──────── Record extracts

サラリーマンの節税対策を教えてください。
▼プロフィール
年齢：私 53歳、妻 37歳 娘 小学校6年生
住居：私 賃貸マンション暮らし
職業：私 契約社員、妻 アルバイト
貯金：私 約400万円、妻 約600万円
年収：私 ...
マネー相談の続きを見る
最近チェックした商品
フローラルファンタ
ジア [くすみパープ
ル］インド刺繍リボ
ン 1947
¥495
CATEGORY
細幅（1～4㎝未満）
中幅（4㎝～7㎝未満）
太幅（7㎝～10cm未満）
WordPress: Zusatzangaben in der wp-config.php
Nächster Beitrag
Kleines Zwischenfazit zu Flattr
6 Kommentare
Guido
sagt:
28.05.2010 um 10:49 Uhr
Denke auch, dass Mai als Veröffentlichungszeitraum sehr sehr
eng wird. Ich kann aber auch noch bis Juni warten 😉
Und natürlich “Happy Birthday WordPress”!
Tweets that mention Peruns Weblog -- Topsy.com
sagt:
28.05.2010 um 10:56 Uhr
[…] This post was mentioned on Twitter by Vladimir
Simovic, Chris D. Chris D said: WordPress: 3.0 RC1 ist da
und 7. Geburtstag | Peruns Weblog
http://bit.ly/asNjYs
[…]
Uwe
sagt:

────────────────
──────── Record extracts

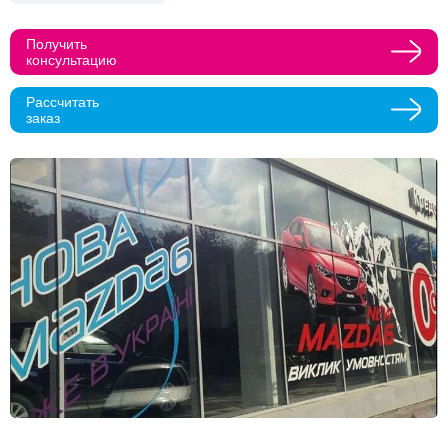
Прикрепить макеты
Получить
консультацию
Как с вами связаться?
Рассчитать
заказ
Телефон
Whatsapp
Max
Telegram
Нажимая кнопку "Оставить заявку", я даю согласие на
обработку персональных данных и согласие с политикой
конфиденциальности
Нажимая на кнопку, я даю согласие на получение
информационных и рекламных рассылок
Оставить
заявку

────────────────
──────── Record extracts

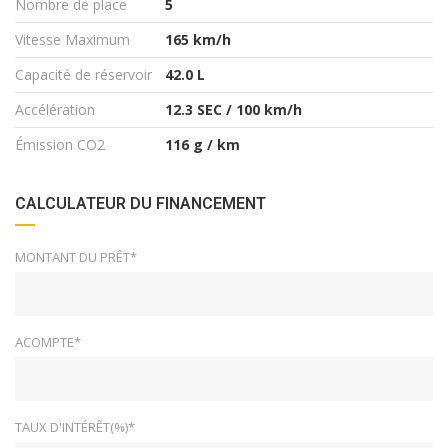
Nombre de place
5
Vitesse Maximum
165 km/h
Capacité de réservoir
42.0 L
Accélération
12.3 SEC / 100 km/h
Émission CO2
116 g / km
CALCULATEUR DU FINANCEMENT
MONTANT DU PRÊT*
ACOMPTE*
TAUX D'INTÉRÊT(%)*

────────────────

Report only the number of lines in the listing that contain the word "согласие".

Answer section:
3